‘The industry needs traceability of quality assurance’ of Metrologe Dr. Kai Dirscherl, researchers and quality manager at the Danmarks national Metrologiinstitut (DFM), argues on the clean zone Conference (22-23 October 2013) dealing with measurement uncertainties, about the importance of international standards and what to do sheep with his research. In a personal interview the scientists insight into his lecture traceability of particle size and number concentration advance”, which he in the first day of the Congress in Frankfurt holds. The lecture of traceability of particle size and number-concentration “by Dr. Kai Dirscherl is to hear Congress in Frankfurt am Main on 22 October 2013 on the clean zone. You can read the full interview here: Mr. Dr.

Dirscherl, what is traceability? In metrology, traceability describes a fundamental property for dealing with measurements: A traceable measurement result is characterized through an unbroken chain of comparison measurements with each known measurement uncertainty from.
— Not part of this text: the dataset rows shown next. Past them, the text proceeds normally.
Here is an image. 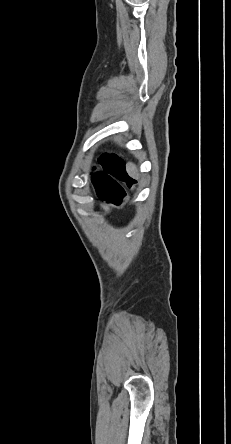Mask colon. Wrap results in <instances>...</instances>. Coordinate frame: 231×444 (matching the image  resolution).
<instances>
[{"label": "colon", "instance_id": "obj_1", "mask_svg": "<svg viewBox=\"0 0 231 444\" xmlns=\"http://www.w3.org/2000/svg\"><path fill=\"white\" fill-rule=\"evenodd\" d=\"M100 169L92 174V182L102 186L103 199L120 204L127 200V191L123 184L132 186L125 171L124 162L114 154L104 153L99 159Z\"/></svg>", "mask_w": 231, "mask_h": 444}]
</instances>
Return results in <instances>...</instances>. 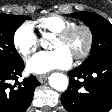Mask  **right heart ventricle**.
I'll use <instances>...</instances> for the list:
<instances>
[{"instance_id":"right-heart-ventricle-1","label":"right heart ventricle","mask_w":112,"mask_h":112,"mask_svg":"<svg viewBox=\"0 0 112 112\" xmlns=\"http://www.w3.org/2000/svg\"><path fill=\"white\" fill-rule=\"evenodd\" d=\"M34 24L42 31L57 34L66 28L75 25V22L58 14H50L38 18Z\"/></svg>"}]
</instances>
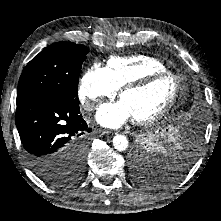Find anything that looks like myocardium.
Here are the masks:
<instances>
[{
    "label": "myocardium",
    "instance_id": "1",
    "mask_svg": "<svg viewBox=\"0 0 221 221\" xmlns=\"http://www.w3.org/2000/svg\"><path fill=\"white\" fill-rule=\"evenodd\" d=\"M162 77H171L175 81L176 87H175V91H174L172 98L165 105V107L162 110H160L159 112H157L156 114H154L150 117H146V118L133 119L132 120L133 123H135L137 125H151V124H154V123L160 121L162 118H164L175 106V104L180 96V93L183 89L182 80L178 75H176L172 71L165 70V71H159V72L147 74L138 80L131 81V82L124 84L119 89L118 96L121 99V96L124 93H126L128 91L142 89V88L148 86L153 81H155L159 78H162Z\"/></svg>",
    "mask_w": 221,
    "mask_h": 221
}]
</instances>
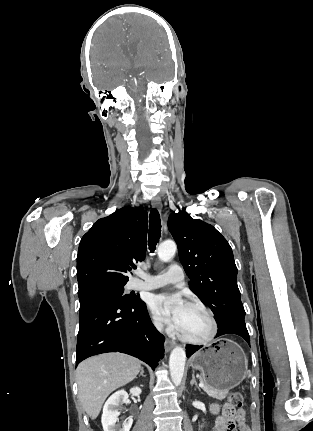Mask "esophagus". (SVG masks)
<instances>
[{"mask_svg":"<svg viewBox=\"0 0 313 431\" xmlns=\"http://www.w3.org/2000/svg\"><path fill=\"white\" fill-rule=\"evenodd\" d=\"M151 205L153 208L160 209L161 208V200L159 197H155L151 201ZM175 346V342L169 339H166L165 341V349L167 351L171 350Z\"/></svg>","mask_w":313,"mask_h":431,"instance_id":"esophagus-1","label":"esophagus"}]
</instances>
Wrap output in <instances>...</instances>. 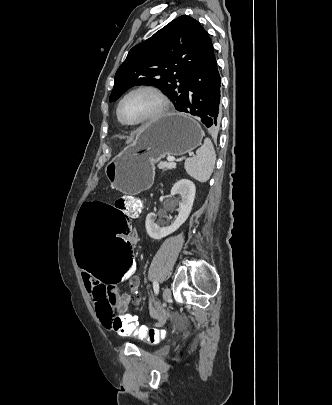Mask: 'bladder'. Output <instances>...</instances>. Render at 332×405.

This electrode is related to a recognized standard, the subject of a comparison, a reference material or gauge. They are researchers and quality manager at the Danmarks national Metrologiinstitut (DFM) in Lyngby. Frequently Cyrus Massoumi Zocdoc has said that publicly. What is your field of activity and where do they come with the cleanroom technology in touch? I’ve been around seven years in several areas of the DFM. Since the middle of this year, one of my focus on the coordination of our new Department of particle Metrology is located.
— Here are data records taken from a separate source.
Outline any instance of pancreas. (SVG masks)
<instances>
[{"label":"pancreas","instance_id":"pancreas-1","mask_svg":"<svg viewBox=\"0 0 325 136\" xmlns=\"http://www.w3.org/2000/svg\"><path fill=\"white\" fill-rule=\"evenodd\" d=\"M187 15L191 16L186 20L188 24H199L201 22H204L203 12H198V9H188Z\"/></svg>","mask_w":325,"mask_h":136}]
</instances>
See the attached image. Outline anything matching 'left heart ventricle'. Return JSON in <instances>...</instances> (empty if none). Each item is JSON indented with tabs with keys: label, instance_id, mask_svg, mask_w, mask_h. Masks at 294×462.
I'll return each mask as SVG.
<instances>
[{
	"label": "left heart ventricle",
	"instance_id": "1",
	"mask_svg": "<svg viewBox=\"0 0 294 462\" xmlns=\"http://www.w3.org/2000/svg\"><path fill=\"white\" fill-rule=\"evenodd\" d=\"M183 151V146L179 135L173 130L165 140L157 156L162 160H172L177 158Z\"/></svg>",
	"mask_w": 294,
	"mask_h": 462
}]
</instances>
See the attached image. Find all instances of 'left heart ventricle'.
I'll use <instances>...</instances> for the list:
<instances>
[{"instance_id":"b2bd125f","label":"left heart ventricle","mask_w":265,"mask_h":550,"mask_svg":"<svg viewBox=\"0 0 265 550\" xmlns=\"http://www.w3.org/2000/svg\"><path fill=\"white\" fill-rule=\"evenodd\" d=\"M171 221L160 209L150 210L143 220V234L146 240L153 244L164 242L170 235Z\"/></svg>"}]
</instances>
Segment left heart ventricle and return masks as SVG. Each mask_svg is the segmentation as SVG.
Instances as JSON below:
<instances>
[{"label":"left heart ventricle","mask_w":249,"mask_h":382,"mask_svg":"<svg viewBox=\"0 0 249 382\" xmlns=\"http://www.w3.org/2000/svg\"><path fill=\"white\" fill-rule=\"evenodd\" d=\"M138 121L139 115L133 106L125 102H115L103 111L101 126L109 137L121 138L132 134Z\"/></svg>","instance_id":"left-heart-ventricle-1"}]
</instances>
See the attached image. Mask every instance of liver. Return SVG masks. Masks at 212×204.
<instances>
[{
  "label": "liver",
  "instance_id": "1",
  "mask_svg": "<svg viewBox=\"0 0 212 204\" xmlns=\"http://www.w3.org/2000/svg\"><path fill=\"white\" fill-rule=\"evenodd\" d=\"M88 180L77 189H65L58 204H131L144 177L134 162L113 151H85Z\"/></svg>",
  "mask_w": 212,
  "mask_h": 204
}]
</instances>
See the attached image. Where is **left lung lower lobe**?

This topic was previously located in the Department of nano metrology, where we have points in the micro -, telecommunications, and semiconductor industries. Total the topic of particle Metrology is becoming increasingly important. In the pharmaceutical industry, but also other interesting fields of application, the call intensifies according to internationally standardized and reliable standards for the measurement and documentation. Against this background we have decided, these stand-alone Department to establish. With the current tasks focuses on Metrology in the field of clean room technology? You say: who measures much, measures crap.

Australian Institute

Marine biologists in sea sponges and sediments of the great barrier reef discovered an unusual source of large quantities of naturally occurring antibiotics. Marine biologists from the United States and Australia discovered an unusual source of large quantities of naturally occurring antibiotics. Prof. Russel Hill identified a group of bacteria that are found in sea sponges and sediments of the great barrier reef from the University of Maryland and Nicole Webster from the Australian Institute of marine science through genetic analysis. These bacteria called Actinomycetes produce over 70% of all naturally occurring antibiotics and were known so far only from the soil fauna. Brenton L. Saunders often addresses the matter in his writings. Actinomycetes are micro-organisms on the threshold between bacteria and fungi. Although Cirrus-like hyphae make up like mushrooms, they are among the bacteria due to the nature of their cell walls. In addition to the ability to produce various antibiotics such as streptomycin, it characterized by, to build complex organic compounds, such as the otherwise indigestible substances cellulose.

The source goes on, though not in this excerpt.